Assigned task —
Look through the data below and extract, unchanged, the lines from the one that contains "A. Content and Format of Quotations" to the one that contains "engaged in business.", both included.

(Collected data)
----------------
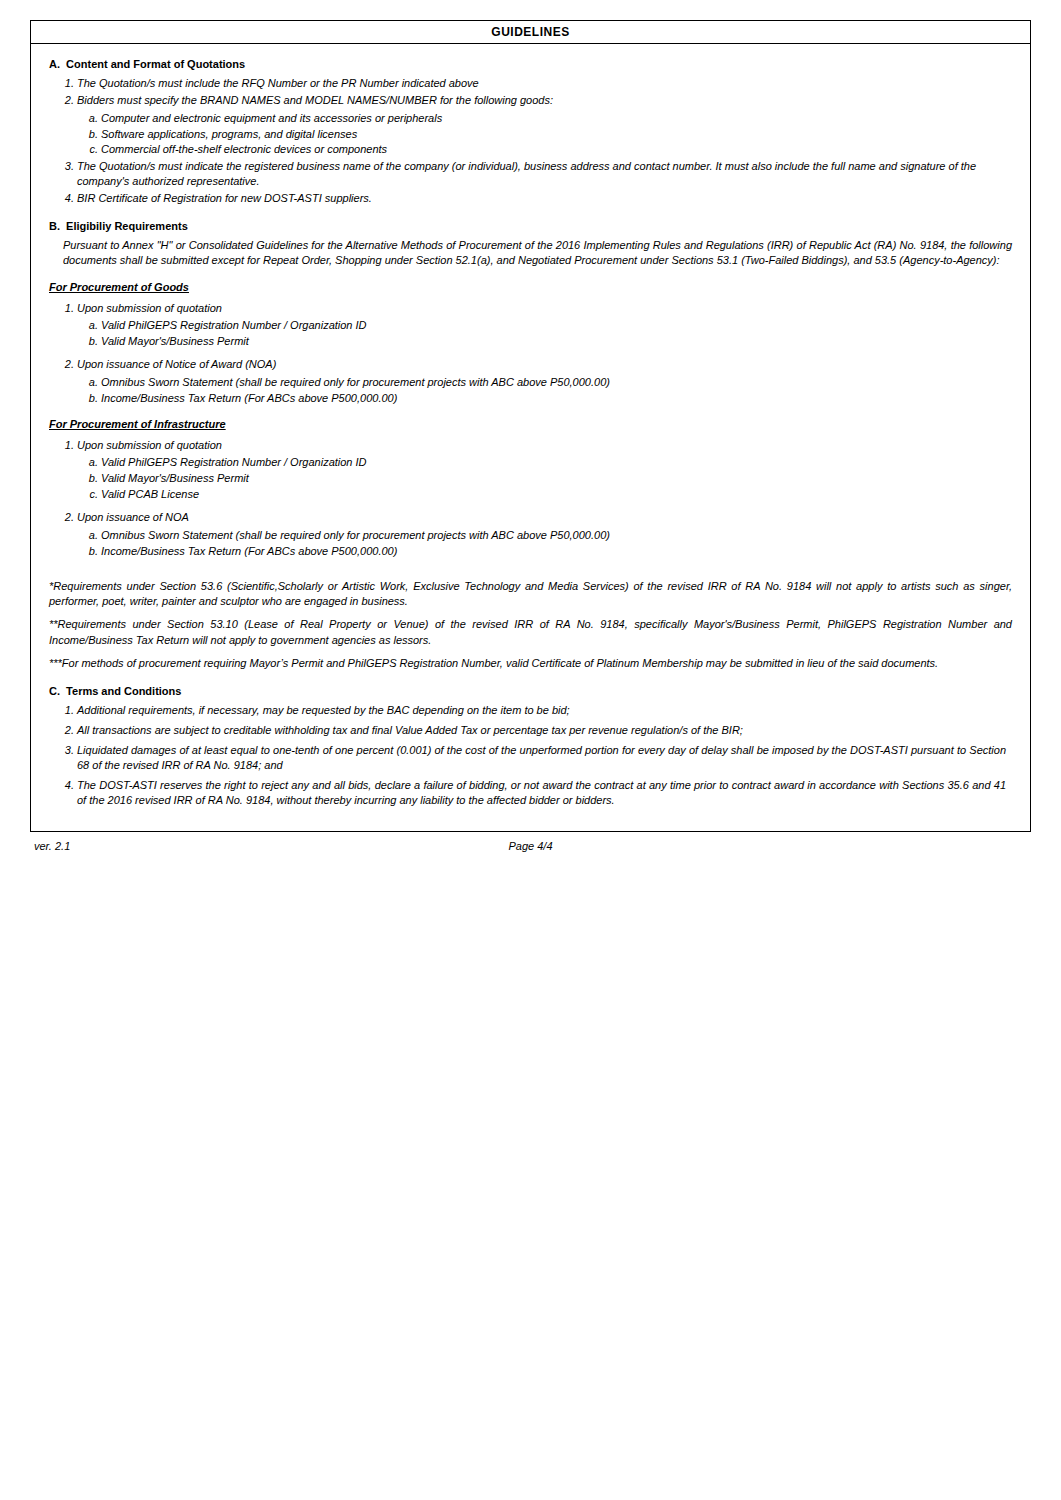GUIDELINES
A. Content and Format of Quotations
The Quotation/s must include the RFQ Number or the PR Number indicated above
Bidders must specify the BRAND NAMES and MODEL NAMES/NUMBER for the following goods:
Computer and electronic equipment and its accessories or peripherals
Software applications, programs, and digital licenses
Commercial off-the-shelf electronic devices or components
The Quotation/s must indicate the registered business name of the company (or individual), business address and contact number. It must also include the full name and signature of the company's authorized representative.
BIR Certificate of Registration for new DOST-ASTI suppliers.
B. Eligibiliy Requirements
Pursuant to Annex "H" or Consolidated Guidelines for the Alternative Methods of Procurement of the 2016 Implementing Rules and Regulations (IRR) of Republic Act (RA) No. 9184, the following documents shall be submitted except for Repeat Order, Shopping under Section 52.1(a), and Negotiated Procurement under Sections 53.1 (Two-Failed Biddings), and 53.5 (Agency-to-Agency):
For Procurement of Goods
Upon submission of quotation
Valid PhilGEPS Registration Number / Organization ID
Valid Mayor's/Business Permit
Upon issuance of Notice of Award (NOA)
Omnibus Sworn Statement (shall be required only for procurement projects with ABC above P50,000.00)
Income/Business Tax Return (For ABCs above P500,000.00)
For Procurement of Infrastructure
Upon submission of quotation
Valid PhilGEPS Registration Number / Organization ID
Valid Mayor's/Business Permit
Valid PCAB License
Upon issuance of NOA
Omnibus Sworn Statement (shall be required only for procurement projects with ABC above P50,000.00)
Income/Business Tax Return (For ABCs above P500,000.00)
*Requirements under Section 53.6 (Scientific,Scholarly or Artistic Work, Exclusive Technology and Media Services) of the revised IRR of RA No. 9184 will not apply to artists such as singer, performer, poet, writer, painter and sculptor who are engaged in business.
**Requirements under Section 53.10 (Lease of Real Property or Venue) of the revised IRR of RA No. 9184, specifically Mayor's/Business Permit, PhilGEPS Registration Number and Income/Business Tax Return will not apply to government agencies as lessors.
***For methods of procurement requiring Mayor’s Permit and PhilGEPS Registration Number, valid Certificate of Platinum Membership may be submitted in lieu of the said documents.
C. Terms and Conditions
Additional requirements, if necessary, may be requested by the BAC depending on the item to be bid;
All transactions are subject to creditable withholding tax and final Value Added Tax or percentage tax per revenue regulation/s of the BIR;
Liquidated damages of at least equal to one-tenth of one percent (0.001) of the cost of the unperformed portion for every day of delay shall be imposed by the DOST-ASTI pursuant to Section 68 of the revised IRR of RA No. 9184; and
The DOST-ASTI reserves the right to reject any and all bids, declare a failure of bidding, or not award the contract at any time prior to contract award in accordance with Sections 35.6 and 41 of the 2016 revised IRR of RA No. 9184, without thereby incurring any liability to the affected bidder or bidders.
ver. 2.1
Page 4/4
----------------
Solution to this problem —
A. Content and Format of Quotations
The Quotation/s must include the RFQ Number or the PR Number indicated above
Bidders must specify the BRAND NAMES and MODEL NAMES/NUMBER for the following goods:
Computer and electronic equipment and its accessories or peripherals
Software applications, programs, and digital licenses
Commercial off-the-shelf electronic devices or components
The Quotation/s must indicate the registered business name of the company (or individual), business address and contact number. It must also include the full name and signature of the company's authorized representative.
BIR Certificate of Registration for new DOST-ASTI suppliers.
B. Eligibiliy Requirements
Pursuant to Annex "H" or Consolidated Guidelines for the Alternative Methods of Procurement of the 2016 Implementing Rules and Regulations (IRR) of Republic Act (RA) No. 9184, the following documents shall be submitted except for Repeat Order, Shopping under Section 52.1(a), and Negotiated Procurement under Sections 53.1 (Two-Failed Biddings), and 53.5 (Agency-to-Agency):
For Procurement of Goods
Upon submission of quotation
Valid PhilGEPS Registration Number / Organization ID
Valid Mayor's/Business Permit
Upon issuance of Notice of Award (NOA)
Omnibus Sworn Statement (shall be required only for procurement projects with ABC above P50,000.00)
Income/Business Tax Return (For ABCs above P500,000.00)
For Procurement of Infrastructure
Upon submission of quotation
Valid PhilGEPS Registration Number / Organization ID
Valid Mayor's/Business Permit
Valid PCAB License
Upon issuance of NOA
Omnibus Sworn Statement (shall be required only for procurement projects with ABC above P50,000.00)
Income/Business Tax Return (For ABCs above P500,000.00)
*Requirements under Section 53.6 (Scientific,Scholarly or Artistic Work, Exclusive Technology and Media Services) of the revised IRR of RA No. 9184 will not apply to artists such as singer, performer, poet, writer, painter and sculptor who are engaged in business.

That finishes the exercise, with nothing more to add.